Corsairs combine decent cargo with the best escape ratings in the game — 60% across the entire line. The preferred choice for pirates who want to stay alive and profitable at the same time.

Rogue’s Gambit — Tier 1 · 5,000 cr · no XP required The escape artist entry point. Not the most capable ship in any particular stat, but it will get you out of a bad situation faster than almost anything else at this tier.

Freebooter — Tier 2 · 15,000 cr · 2,000 XP High-agility frame built for captains who plan to operate in contested space and need to disengage cleanly when the math stops working in their favor.

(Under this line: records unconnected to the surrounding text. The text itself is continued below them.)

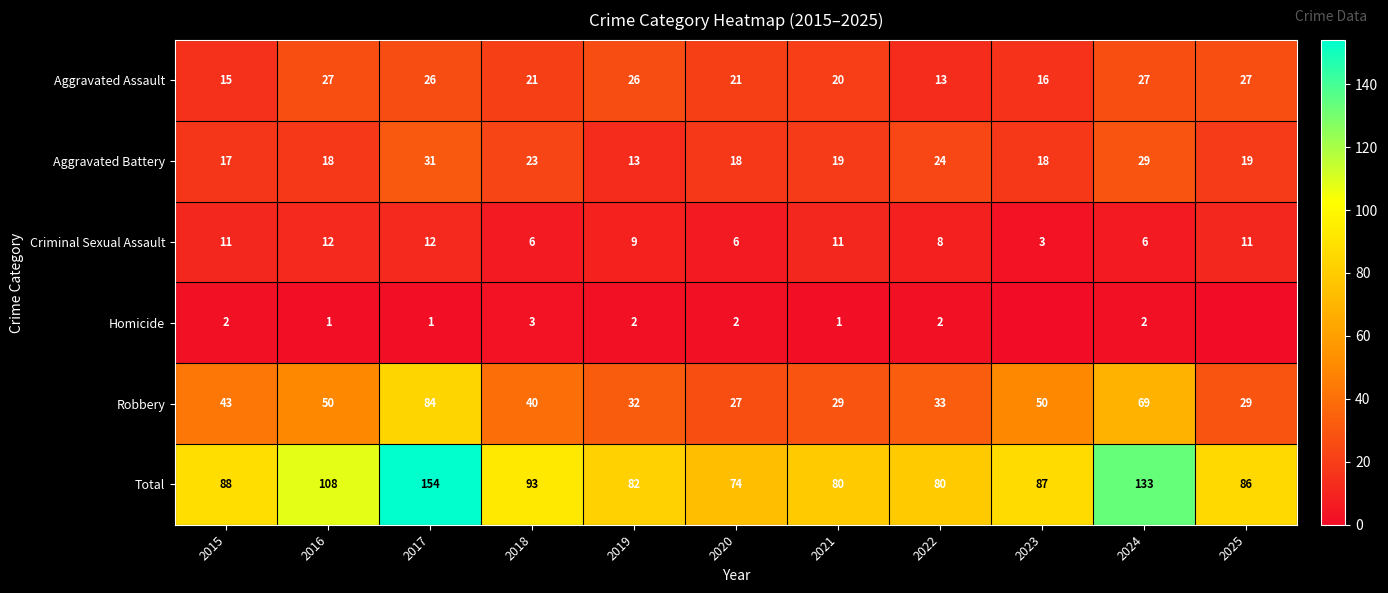

Where does the Aggravated Battery series first go above 19?

2017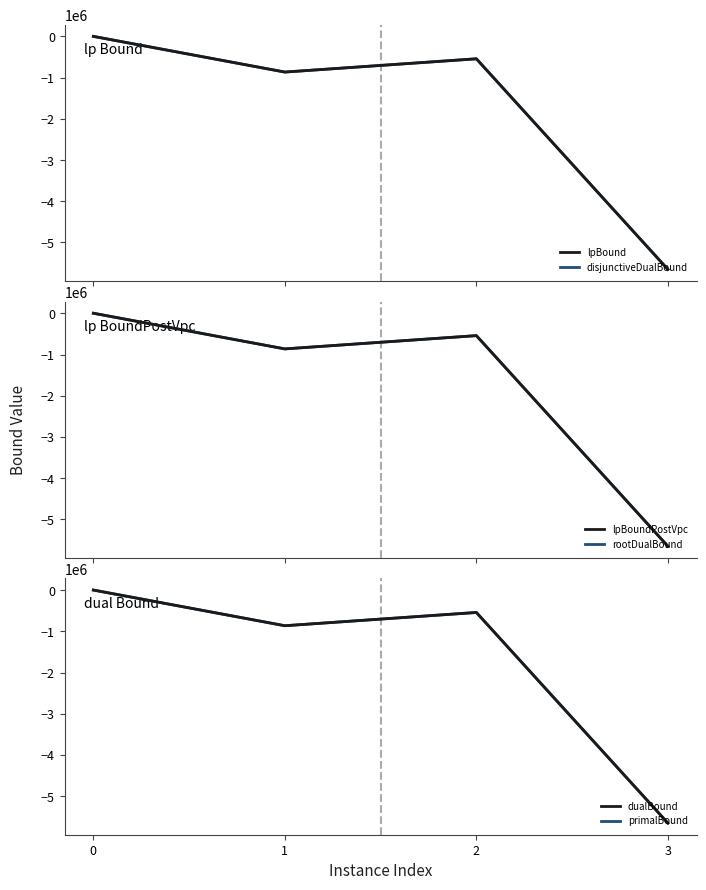

Is the value of rootDualBound at 1 greater than the value of primalBound at 3?

Yes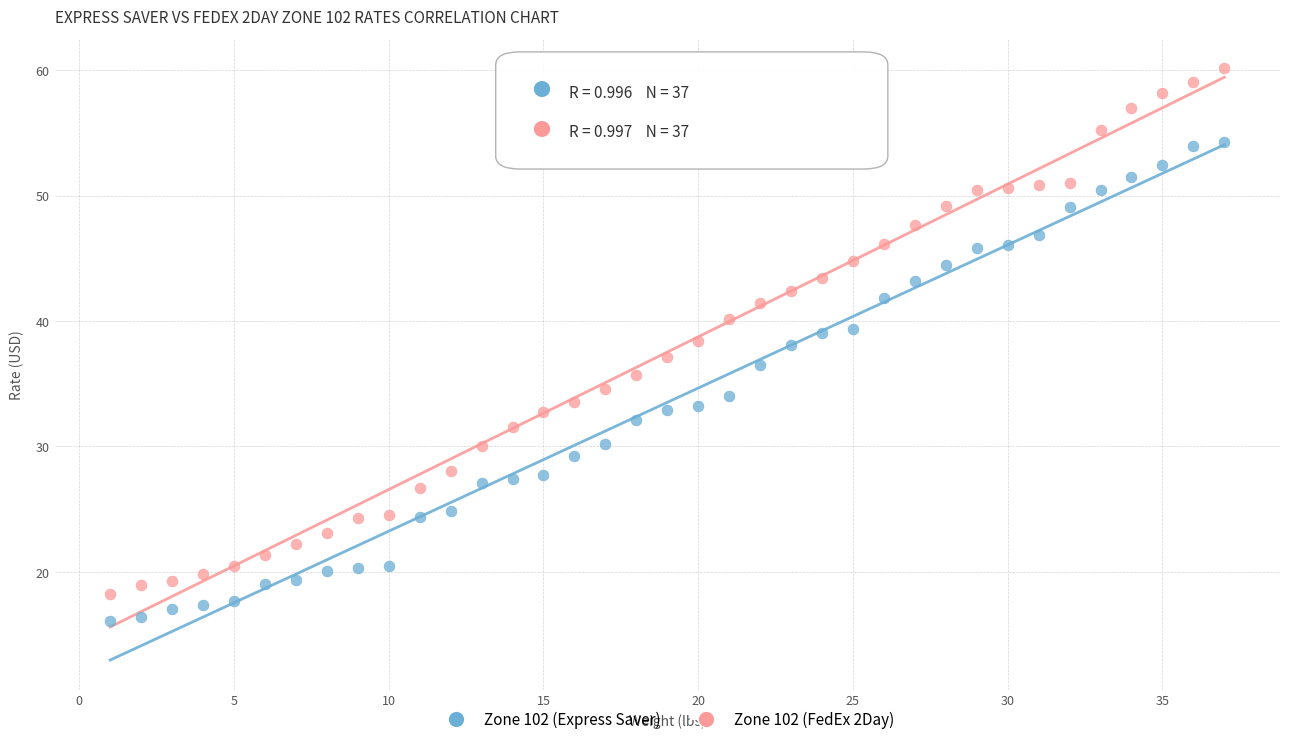

Which series contains the highest Y value?

Zone 102 (FedEx 2Day)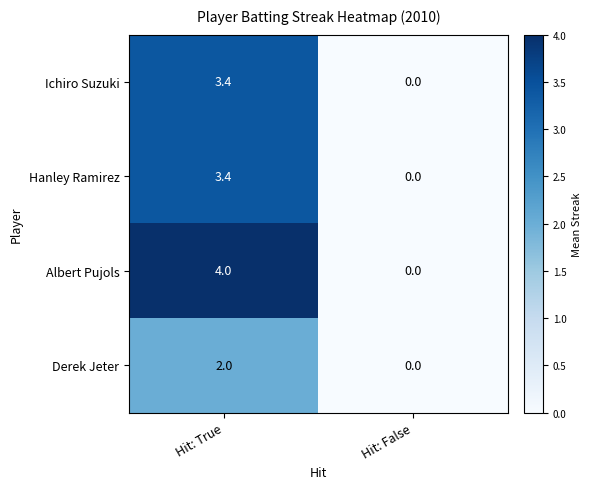

The value of Ichiro Suzuki at Hit: False is 2.2. True or false?

False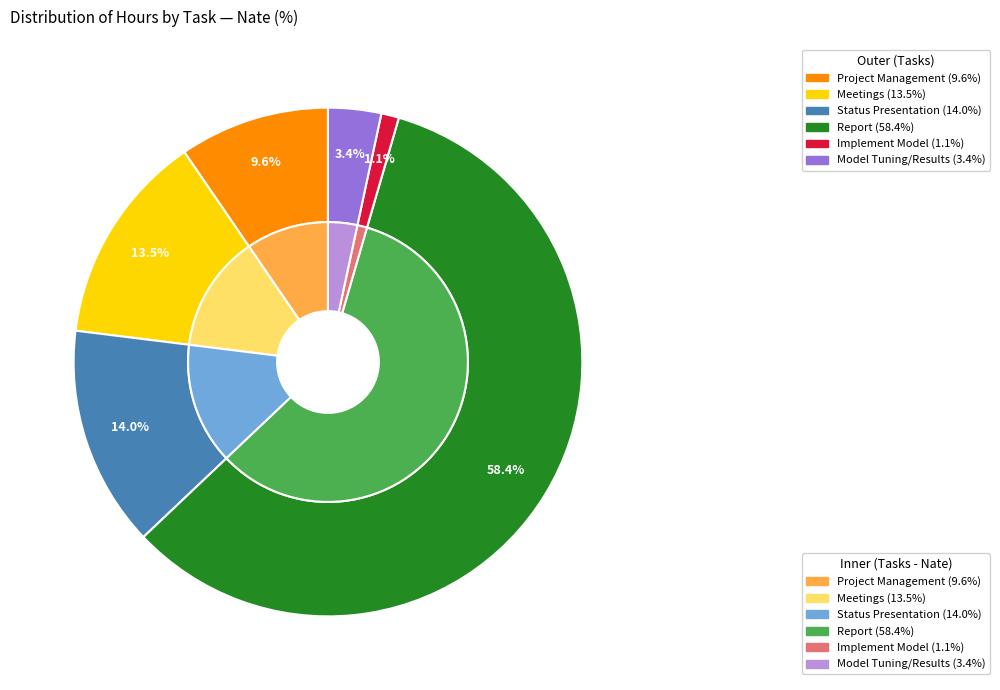

To the nearest percent, what portion does Report represent?

58%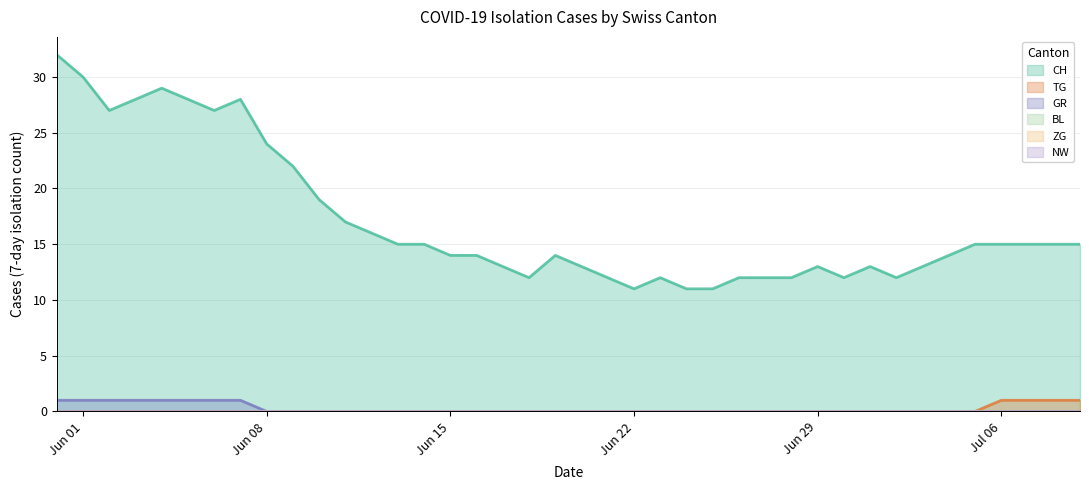

How many data points does each series have?

40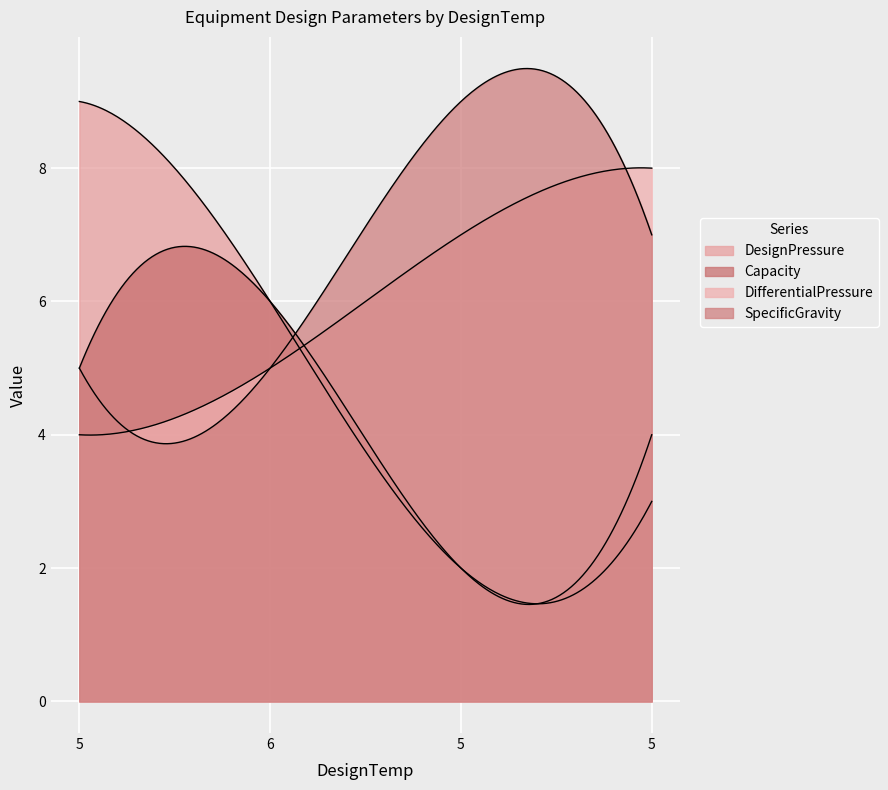

How many lines are shown in the chart?

4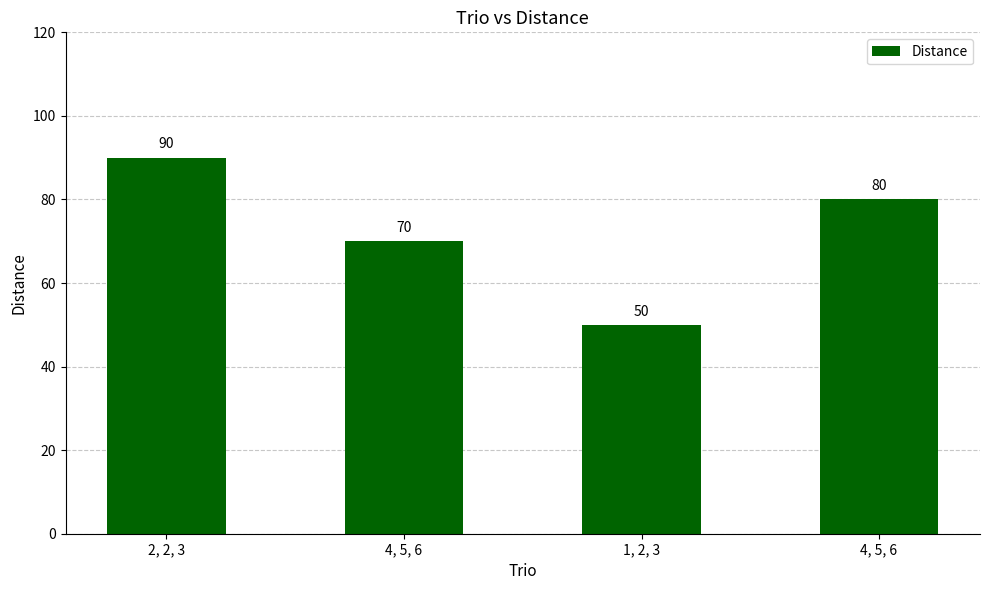

Reading left to right, transcribe all the data shown in this chart.

90	70	50	80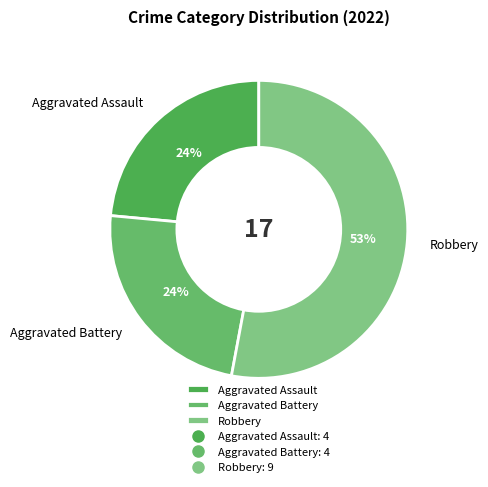

What is the largest slice in the pie chart?

Robbery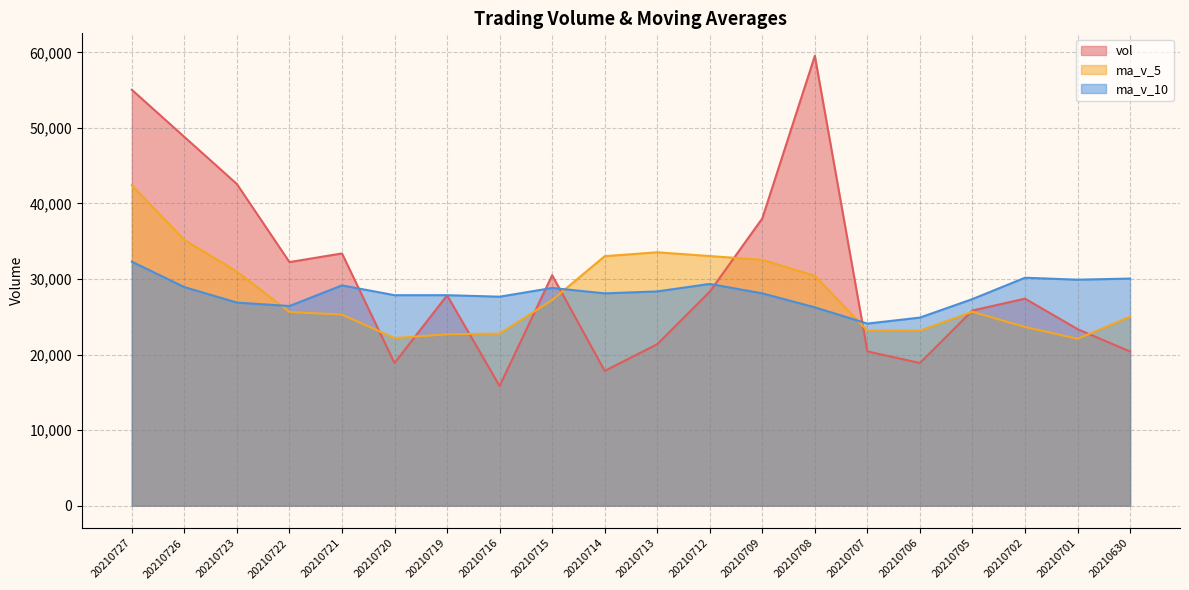

Where is the first local minimum for ma_v_5?

20210720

Blackheart — Tier 3 · 40,000 cr · 8,000 XP The corsair line flagship for most mid-game pirates. Named for the shipyard that built the first one, which has been building them ever since. Reliable, respected, and feared in the right sectors.

Crimson Eclipse — Tier 4 · 100,000 cr · 25,000 XP Shadow fleet configuration. Fast, capable, and carries enough cargo to make every successful run worthwhile. The preferred ship of pirate captains who have been around long enough to have opinions about ships.

Pirate Dominion — Tier 5 · 250,000 cr · 60,000 XP Corsair capital class, with a +5% bonus to all activities. Carries a full fighter complement, meaningful cargo capacity, and the highest escape rating in the game. A ship that is difficult to pin down and expensive to take on.


Choosing Your Ship

The right ship depends on your playstyle more than anything else.

If you are trading, cargo holds are everything. Move to the next tier of trader as soon as your XP and credits allow — the cargo difference compounds with every run.

If you are fighting, fighters and torpedoes matter more than cargo. A well-equipped war or raider ship can hold sectors that softer vessels have to avoid.

If you are doing both, the balanced and corsair lines give you flexibility without fully committing to either extreme — and the best odds of walking away when a fight was a mistake.

If everything else is equal and you can dock at both kinds of starport, the Pirate mirror of any ship is simply the better hull: same stats, same price, 10 more points of escape.

Upgrade the ship, not the dream. A tier 3 ship you can actually afford is more useful than a tier 5 ship that empties your bank and leaves nothing for cargo — especially now that the tier 5 hull you’re saving for might be sold out by the time you get there.